# Selected extract
╔══

19.
MÍRZÁ ABU’L-FAḌL IN AMERICA
BY ‘ALÍ-KULI KHÁN AND MARZIEH GAIL
AFTERNOONS, he and I walked in the old cemetery in up-town New York. We walked up and down under the trees, with the gravestones around us. I would ask him about life after death, and he would not answer. One day I burst out:
“The Master told me that I would learn things from being with you, and now I am not learning. . . . I ask you again: In this world we are known by our physical forms; how will we be known in the next? The Master told me you would teach me.”
He said: “Since you force me, I must answer. But you will not like what I shall say.”
“Why not?”
"Because the answer is this, that you would not understand how life after death will be.”
I said, “But I understand Schopenhauer, and Kant. I understand the Greeks. Why do you say I would not understand?”
He answered: “The proof that you would not understand is this: that you ask.”
Then he told me that on every plane of existence, one needs the use of a language to describe that plane. On earth, he said, there is no language that will tell of the soul’s condition on a higher plane. Then he tried to describe immortality for me, in various ways. One example he used was maturity: There is no language, he said, by which you can describe the conditions of maturity to a child. The child must evolve into maturity before he can understand it.
"How can we evolve into the understanding of immortality?” I asked.
“Through sustained devotion to the Cause,” he said. “One gradually becomes aware. You are serving; you are on the way. I pray Bahá’u’lláh to assist you to understand that station. But it is not to be grasped through study. A man’s knowledge of that condition is expressed through his deeds. People feel that he has attained that knowledge. But no words can describe it.”

╚══

# Data
╔══

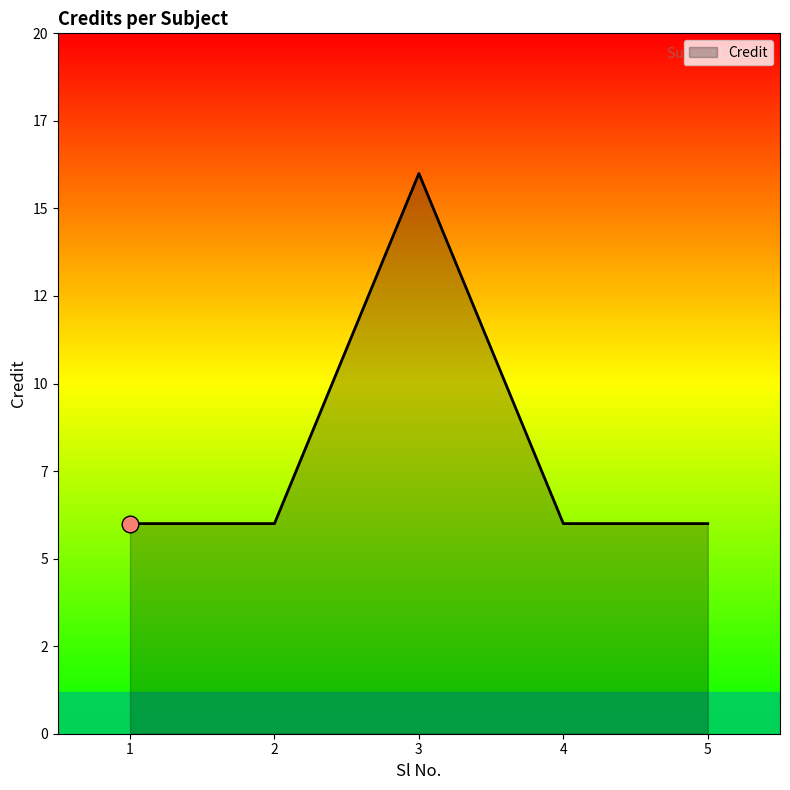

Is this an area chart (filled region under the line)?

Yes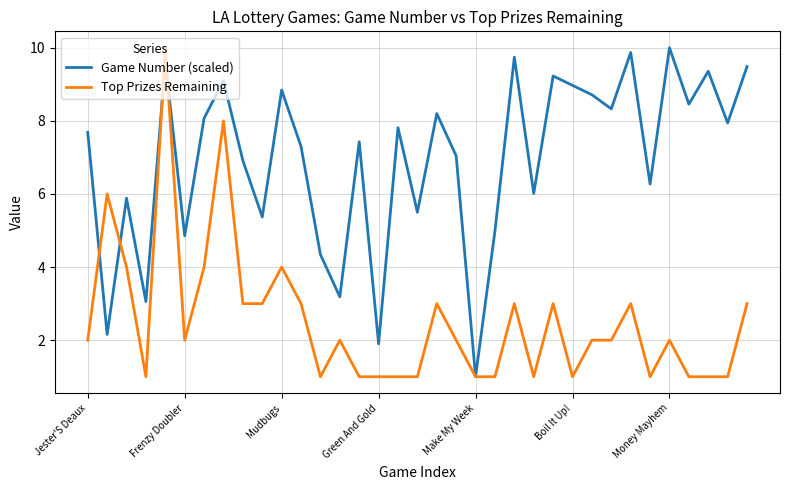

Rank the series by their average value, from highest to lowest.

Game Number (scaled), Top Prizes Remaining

╚══

# Set of tasks
1. In the Abu'l-Faḍl account, where did the two men walk in the afternoons?
2. Please copy, word for word, the passage of the Abu'l-Faḍl account that opens with "Then he told" and closes with "can understand it.".
The lines come from a separate source and are not part of the Abu'l-Faḍl account.

# Solutions to each task
1. In the old cemetery in up-town New York.

2.
Then he told me that on every plane of existence, one needs the use of a language to describe that plane. On earth, he said, there is no language that will tell of the soul’s condition on a higher plane. Then he tried to describe immortality for me, in various ways. One example he used was maturity: There is no language, he said, by which you can describe the conditions of maturity to a child. The child must evolve into maturity before he can understand it.